● INSTRUCTIONS FOR THE TASK
In the records below, begin at the line containing "M 596,1628 L" and end at the line containing "2,71 L 199,2"; quote every line in that span exactly, including both boundary lines, and no others.

──────────

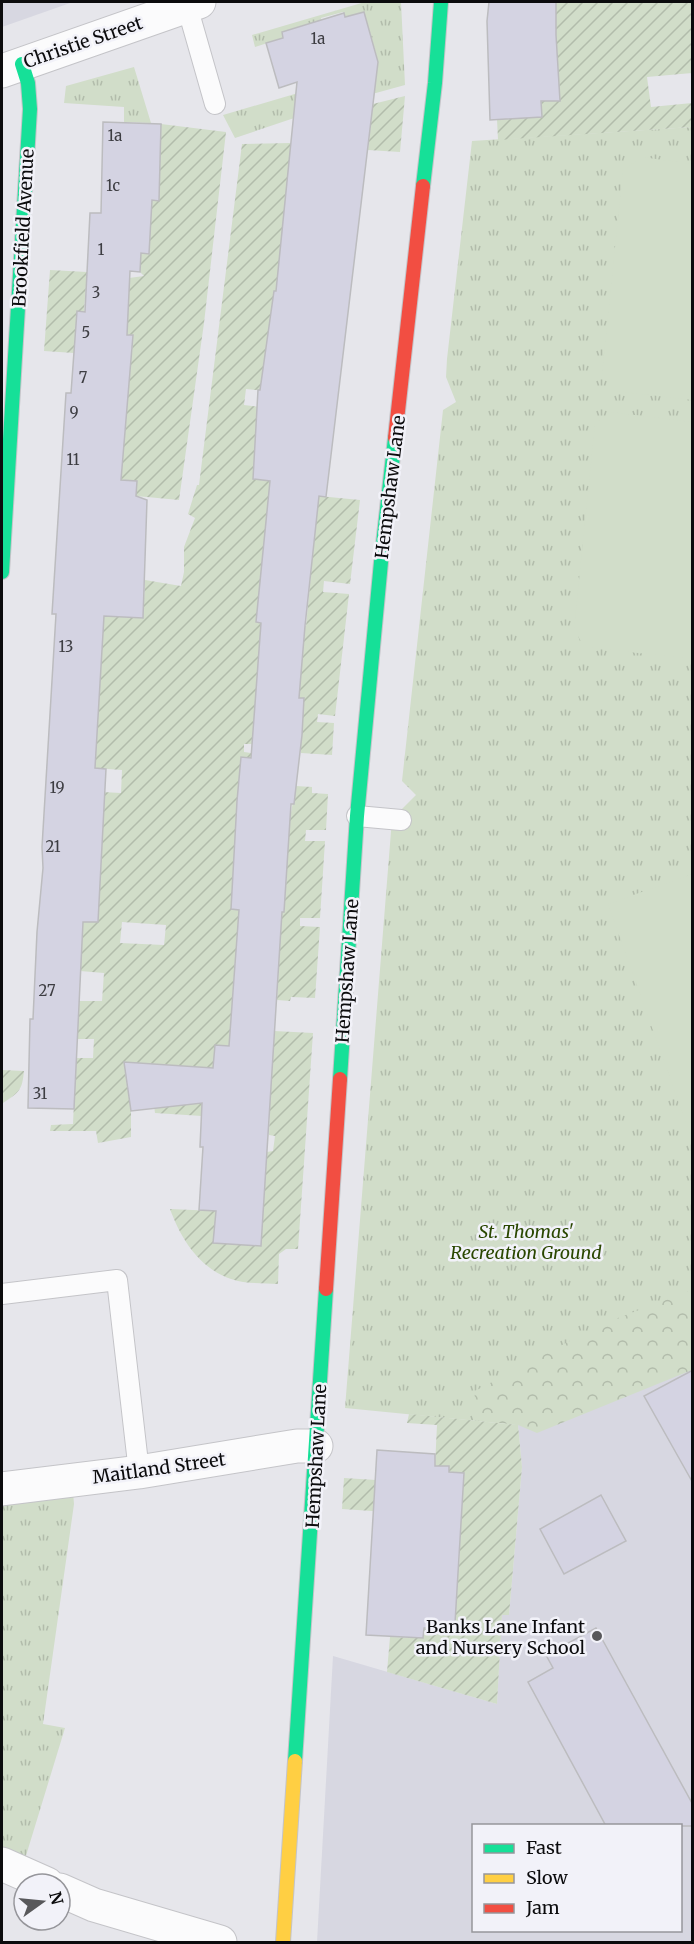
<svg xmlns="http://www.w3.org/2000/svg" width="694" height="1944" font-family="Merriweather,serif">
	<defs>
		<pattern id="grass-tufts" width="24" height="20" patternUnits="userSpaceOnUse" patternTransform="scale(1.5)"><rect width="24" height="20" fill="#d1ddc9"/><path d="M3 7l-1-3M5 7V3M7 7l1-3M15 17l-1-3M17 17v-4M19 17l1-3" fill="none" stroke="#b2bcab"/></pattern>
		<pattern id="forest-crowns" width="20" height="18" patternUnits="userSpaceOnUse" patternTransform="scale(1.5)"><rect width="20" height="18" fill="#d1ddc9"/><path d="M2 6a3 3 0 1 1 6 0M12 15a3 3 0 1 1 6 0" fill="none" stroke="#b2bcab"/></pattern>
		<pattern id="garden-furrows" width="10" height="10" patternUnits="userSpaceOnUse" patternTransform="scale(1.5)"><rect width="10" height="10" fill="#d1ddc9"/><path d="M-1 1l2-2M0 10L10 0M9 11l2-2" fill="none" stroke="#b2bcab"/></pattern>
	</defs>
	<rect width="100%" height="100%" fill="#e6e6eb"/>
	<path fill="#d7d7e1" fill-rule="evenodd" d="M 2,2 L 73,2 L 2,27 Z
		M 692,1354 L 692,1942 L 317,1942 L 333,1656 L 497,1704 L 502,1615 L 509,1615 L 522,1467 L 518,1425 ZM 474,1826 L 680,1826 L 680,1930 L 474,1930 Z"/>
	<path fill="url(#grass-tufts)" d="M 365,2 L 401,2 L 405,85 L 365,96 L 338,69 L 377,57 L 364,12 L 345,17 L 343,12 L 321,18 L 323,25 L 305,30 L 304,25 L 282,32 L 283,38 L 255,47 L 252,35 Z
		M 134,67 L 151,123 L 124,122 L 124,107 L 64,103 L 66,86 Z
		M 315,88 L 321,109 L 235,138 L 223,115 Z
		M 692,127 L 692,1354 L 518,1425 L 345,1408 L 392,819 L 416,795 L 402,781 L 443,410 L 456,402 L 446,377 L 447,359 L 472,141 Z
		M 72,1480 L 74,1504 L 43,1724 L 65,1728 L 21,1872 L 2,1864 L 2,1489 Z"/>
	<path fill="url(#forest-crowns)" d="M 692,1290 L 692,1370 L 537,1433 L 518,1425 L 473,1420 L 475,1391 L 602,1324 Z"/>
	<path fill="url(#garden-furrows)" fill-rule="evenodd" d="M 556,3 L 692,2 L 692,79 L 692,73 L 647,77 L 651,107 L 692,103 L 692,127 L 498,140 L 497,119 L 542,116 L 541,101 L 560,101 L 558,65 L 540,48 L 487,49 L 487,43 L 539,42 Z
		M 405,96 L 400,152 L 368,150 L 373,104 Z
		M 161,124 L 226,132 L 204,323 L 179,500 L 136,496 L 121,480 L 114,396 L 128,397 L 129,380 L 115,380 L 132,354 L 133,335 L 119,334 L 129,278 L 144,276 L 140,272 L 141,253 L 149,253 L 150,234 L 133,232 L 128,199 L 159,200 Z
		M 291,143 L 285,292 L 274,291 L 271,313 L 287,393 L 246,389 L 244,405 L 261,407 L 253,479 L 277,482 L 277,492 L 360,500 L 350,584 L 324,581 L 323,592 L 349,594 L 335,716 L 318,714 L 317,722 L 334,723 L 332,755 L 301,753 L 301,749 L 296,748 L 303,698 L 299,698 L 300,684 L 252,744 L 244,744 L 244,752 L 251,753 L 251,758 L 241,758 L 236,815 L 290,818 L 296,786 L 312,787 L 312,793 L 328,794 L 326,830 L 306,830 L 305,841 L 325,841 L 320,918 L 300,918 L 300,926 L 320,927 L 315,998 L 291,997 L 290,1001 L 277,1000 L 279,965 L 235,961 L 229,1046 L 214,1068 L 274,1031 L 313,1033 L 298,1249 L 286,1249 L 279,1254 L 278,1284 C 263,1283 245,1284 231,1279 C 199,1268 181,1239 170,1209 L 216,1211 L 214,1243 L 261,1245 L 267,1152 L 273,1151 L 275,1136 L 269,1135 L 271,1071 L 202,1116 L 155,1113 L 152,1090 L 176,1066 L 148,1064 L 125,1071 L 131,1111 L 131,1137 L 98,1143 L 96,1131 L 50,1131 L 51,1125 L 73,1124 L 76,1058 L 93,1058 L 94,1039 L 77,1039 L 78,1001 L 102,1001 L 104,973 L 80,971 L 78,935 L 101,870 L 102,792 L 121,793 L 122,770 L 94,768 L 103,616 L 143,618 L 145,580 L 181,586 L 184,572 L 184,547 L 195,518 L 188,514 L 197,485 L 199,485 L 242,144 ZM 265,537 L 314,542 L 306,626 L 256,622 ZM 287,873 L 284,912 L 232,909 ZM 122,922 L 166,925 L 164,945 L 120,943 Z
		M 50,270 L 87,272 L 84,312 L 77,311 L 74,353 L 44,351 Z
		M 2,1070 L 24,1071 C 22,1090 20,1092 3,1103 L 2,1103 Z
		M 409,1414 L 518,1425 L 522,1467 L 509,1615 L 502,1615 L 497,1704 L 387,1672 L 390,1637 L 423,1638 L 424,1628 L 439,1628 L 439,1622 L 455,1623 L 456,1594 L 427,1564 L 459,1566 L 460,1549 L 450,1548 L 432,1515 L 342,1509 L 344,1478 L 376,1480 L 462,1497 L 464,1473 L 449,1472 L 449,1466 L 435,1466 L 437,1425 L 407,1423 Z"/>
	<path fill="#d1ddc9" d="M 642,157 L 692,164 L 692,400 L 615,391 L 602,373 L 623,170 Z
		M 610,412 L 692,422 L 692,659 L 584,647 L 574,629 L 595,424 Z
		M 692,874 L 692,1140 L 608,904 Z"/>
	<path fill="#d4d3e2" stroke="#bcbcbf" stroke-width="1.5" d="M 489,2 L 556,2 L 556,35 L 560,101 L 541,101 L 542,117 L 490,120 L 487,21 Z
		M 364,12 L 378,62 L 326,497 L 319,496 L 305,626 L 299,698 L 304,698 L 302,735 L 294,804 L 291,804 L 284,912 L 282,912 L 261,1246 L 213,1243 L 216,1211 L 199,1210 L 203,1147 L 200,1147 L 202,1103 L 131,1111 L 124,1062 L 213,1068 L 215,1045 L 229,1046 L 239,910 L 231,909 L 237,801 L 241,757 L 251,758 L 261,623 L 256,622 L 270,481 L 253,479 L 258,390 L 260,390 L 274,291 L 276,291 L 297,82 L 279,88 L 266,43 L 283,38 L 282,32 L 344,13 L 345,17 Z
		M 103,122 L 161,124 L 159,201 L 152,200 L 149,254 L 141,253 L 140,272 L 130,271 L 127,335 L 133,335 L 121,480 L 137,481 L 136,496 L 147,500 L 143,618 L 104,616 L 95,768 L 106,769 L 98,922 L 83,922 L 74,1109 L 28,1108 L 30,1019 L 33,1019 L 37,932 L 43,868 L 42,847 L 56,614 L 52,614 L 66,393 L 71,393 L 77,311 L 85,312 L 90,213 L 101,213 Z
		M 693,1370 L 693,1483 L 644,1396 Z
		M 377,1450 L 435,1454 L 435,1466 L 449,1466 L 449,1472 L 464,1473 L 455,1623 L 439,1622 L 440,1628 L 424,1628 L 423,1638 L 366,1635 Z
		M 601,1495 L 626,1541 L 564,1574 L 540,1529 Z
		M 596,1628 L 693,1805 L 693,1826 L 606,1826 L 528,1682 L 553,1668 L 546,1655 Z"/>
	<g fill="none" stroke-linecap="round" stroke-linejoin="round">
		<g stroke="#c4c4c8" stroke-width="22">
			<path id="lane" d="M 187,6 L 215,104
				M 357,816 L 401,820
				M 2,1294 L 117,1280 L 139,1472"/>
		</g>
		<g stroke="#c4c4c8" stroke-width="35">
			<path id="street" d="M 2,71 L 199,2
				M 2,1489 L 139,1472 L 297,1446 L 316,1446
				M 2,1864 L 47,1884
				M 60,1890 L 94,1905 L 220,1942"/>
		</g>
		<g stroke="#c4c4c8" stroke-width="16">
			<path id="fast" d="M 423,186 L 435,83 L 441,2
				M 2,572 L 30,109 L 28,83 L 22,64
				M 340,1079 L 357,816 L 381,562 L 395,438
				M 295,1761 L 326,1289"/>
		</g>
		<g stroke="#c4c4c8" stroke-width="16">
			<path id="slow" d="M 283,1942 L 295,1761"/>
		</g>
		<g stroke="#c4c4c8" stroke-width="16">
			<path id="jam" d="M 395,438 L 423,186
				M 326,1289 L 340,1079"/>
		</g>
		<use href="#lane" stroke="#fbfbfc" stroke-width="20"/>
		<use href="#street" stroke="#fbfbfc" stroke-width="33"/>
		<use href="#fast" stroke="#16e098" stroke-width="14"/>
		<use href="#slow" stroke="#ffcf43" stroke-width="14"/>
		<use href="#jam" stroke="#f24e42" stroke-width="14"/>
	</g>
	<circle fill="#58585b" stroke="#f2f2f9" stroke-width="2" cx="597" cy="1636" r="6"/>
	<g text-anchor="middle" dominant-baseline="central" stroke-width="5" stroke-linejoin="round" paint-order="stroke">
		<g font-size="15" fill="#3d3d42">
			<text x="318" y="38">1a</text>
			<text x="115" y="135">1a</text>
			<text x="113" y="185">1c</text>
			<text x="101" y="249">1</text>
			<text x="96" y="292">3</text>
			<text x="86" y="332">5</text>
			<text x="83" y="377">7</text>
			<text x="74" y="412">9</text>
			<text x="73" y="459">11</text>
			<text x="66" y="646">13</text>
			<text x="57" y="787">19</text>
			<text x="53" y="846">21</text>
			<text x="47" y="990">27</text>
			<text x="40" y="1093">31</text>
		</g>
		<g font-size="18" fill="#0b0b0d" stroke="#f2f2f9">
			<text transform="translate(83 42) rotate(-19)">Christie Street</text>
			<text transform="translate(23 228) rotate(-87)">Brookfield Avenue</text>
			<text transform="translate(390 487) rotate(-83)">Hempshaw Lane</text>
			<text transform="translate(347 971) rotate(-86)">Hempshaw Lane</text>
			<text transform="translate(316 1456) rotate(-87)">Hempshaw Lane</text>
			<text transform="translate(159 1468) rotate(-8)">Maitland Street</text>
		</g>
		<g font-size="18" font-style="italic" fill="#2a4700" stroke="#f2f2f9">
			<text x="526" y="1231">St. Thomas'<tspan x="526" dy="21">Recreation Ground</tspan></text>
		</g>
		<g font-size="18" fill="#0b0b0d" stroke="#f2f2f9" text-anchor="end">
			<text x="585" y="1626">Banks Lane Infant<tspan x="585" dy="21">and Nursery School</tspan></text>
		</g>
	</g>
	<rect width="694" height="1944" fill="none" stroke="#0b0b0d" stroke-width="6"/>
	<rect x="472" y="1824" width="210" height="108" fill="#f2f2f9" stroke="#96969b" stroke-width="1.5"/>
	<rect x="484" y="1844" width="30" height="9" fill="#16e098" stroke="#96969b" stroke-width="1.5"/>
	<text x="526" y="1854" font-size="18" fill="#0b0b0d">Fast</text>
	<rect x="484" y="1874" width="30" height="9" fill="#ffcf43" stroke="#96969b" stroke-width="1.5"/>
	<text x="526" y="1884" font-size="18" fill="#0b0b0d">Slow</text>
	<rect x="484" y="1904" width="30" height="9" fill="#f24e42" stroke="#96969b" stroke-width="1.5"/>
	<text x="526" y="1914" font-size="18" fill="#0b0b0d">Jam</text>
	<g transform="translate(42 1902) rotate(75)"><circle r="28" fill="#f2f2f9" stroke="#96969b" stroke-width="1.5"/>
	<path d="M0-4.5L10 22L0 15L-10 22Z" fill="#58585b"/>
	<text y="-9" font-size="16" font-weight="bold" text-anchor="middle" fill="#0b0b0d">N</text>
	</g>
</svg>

──────────

● WRITTEN RESPONSE
		M 596,1628 L 693,1805 L 693,1826 L 606,1826 L 528,1682 L 553,1668 L 546,1655 Z"/>
	<g fill="none" stroke-linecap="round" stroke-linejoin="round">
		<g stroke="#c4c4c8" stroke-width="22">
			<path id="lane" d="M 187,6 L 215,104
				M 357,816 L 401,820
				M 2,1294 L 117,1280 L 139,1472"/>
		</g>
		<g stroke="#c4c4c8" stroke-width="35">
			<path id="street" d="M 2,71 L 199,2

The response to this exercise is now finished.